The table of conditions for which the CDA provides funding is illuminating. I asked a paediatrician how many children with ADD hyperactivity should be on the benefit, and he said ‘none’. One wonders what the alcohol and drug conditions were. One wonders about cleft palate and lip. Before surgery feeding takes longer and there is the prospect of surgery, but after surgery the only disability is cosmetic. Epilepsy with very frequent seizures but this is relatively rare, and most children with epilepsy are well controlled on medicine. They would not qualify as needing “attention and supervision substantially in excess of that normally required by a child of the same age and sex”. The same consideration applies to digestive system disorders, heart conditions, respiratory disorders and skin disorders. Has the Department in giving out this public money ever conducted an audit? If an audit is available, why have the results not been given in the Department’s submission?
The Department provided a “Comparison of the Child Disability Allowance with comparable allowances in other countries including the involvement of health professionals to determine eligibility” – see here >>>. The Department claims that “the assessment process appears to be broadly similar to New Zealand.” The summaries of the various countries that follow show otherwise. The assessment system in the UK and USA are quite different and much closer to what is recommended in the petition. In the UK, “assessments for Disability Living Allowance use existing information that is held about a person’s disability where possible. Where additional information is required a medical examination is conducted by a selected healthcare professional who has completed specialised training. Clients do not get to choose the examiner but can specify the gender.” In the USA, “the assessment for Supplemental Security income includes a review of all information that has been provided to support an application including medical information provided by a doctor.” That is, it is a review based upon records, by someone independent.
Normally, the duty of the doctor is to the patient. They act as a patient advocate. Acting for the taxpayer puts them into a conflict of interest. I have heard doctors ask why Work and Income does not have special training for a group of doctors who would see children for assessment and be paid by the department.
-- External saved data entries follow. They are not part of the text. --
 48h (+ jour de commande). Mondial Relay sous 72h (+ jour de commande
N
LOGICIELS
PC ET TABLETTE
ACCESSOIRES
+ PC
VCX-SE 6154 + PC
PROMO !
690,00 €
I have never heard an answer to this. Yet this is what happens in ACC, Civil Aviation pilot assessments, and Insurance Medicals. This has also been done previously by WINZ, where the GP wrote a host doctor report to an independent doctor for assessment for invalid’s benefit. I have heard it expressed by doctors that they will just sign forms. “WINZ caused the problems, WINZ can fix them”. And I have heard, “I am not paid to have a fight with my patients”. There is also a financial incentive to sign the forms.
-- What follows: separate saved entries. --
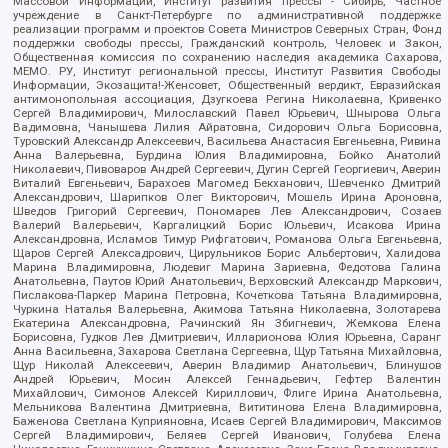
Массовой Информации, Институт развития прессы - Сибирь, Частное
учреждение в Санкт-Петербурге по административной поддержке
реализации программ и проектов Совета Министров Северных Стран, Фонд
поддержки свободы прессы, Гражданский контроль, Человек и Закон,
Общественная комиссия по сохранению наследия академика Сахарова,
МЕМО. РУ, Институт региональной прессы, Институт Развития Свободы
Информации, Экозащита!-Женсовет, Общественный вердикт, Евразийская
антимонопольная ассоциация, Дзугкоева Регина Николаевна, Кривенко
Сергей Владимирович, Милославский Павел Юрьевич, Шнырова Ольга
Вадимовна, Чанышева Лилия Айратовна, Сидорович Ольга Борисовна,
Туровский Александр Алексеевич, Васильева Анастасия Евгеньевна, Ривина
Анна Валерьевна, Бурдина Юлия Владимировна, Бойко Анатолий
Николаевич, Пивоваров Андрей Сергеевич, Дугин Сергей Георгиевич, Аверин
Виталий Евгеньевич, Барахоев Магомед Бекханович, Шевченко Дмитрий
Александрович, Шарипков Олег Викторович, Мошель Ирина Ароновна,
Шведов Григорий Сергеевич, Пономарев Лев Александрович, Созаев
Валерий Валерьевич, Каргалицкий Борис Юльевич, Исакова Ирина
Александровна, Исламов Тимур Рифгатович, Романова Ольга Евгеньевна,
Щаров Сергей Алексадрович, Цирульников Борис Альбертович, Халидова
Марина Владимировна, Людевиг Марина Зариевна, Федотова Галина
Анатольевна, Паутов Юрий Анатольевич, Верховский Александр Маркович,
Пислакова-Паркер Марина Петровна, Кочеткова Татьяна Владимировна,
Чуркина Наталья Валерьевна, Акимова Татьяна Николаевна, Золотарева
Екатерина Александровна, Рачинский Ян Збигневич, Жемкова Елена
Борисовна, Гудков Лев Дмитриевич, Илларионова Юлия Юрьевна, Саранг
Анна Васильевна, Захарова Светлана Сергеевна, Щур Татьяна Михайловна,
Щур Николай Алексеевич, Аверин Владимир Анатольевич, Блинушов
Андрей Юрьевич, Мосин Алексей Геннадьевич, Гефтер Валентин
Михайлович, Симонов Алексей Кириллович, Флиге Ирина Анатольевна,
Мельникова Валентина Дмитриевна, Вититинова Елена Владимировна,
Баженова Светлана Куприяновна, Исаев Сергей Владимирович, Максимов
Сергей Владимирович, Беляев Сергей Иванович, Голубева Елена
In her letter, Sue Mackwell writes, “there is no evidence that specialists or paediatricians are more qualified or ‘better’ at completing the medical forms than GPs. A child’s general practitioner would be in the best position to judge the level of care the child needs.” This misses the point. The general practitioner may know the patient best, but is in the worst position to recommend a government payment because of a conflict of interest.
John Key has promised that if his Ministers don’t perform, he will replace them. He also aims to reform welfare, as the present system will help to bankrupt us. This is a popular message to his constituency. I question whether this is genuine, and he really is interested about doing something rather than just talk.
The solution to the child disability allowance problem is straight-forward. If the government, essentially the National Party, cannot solve this problem, they will never solve the sickness benefit problem, with its many fish-hooks. It is a matter of integrity whether John Key and his party will do what they say.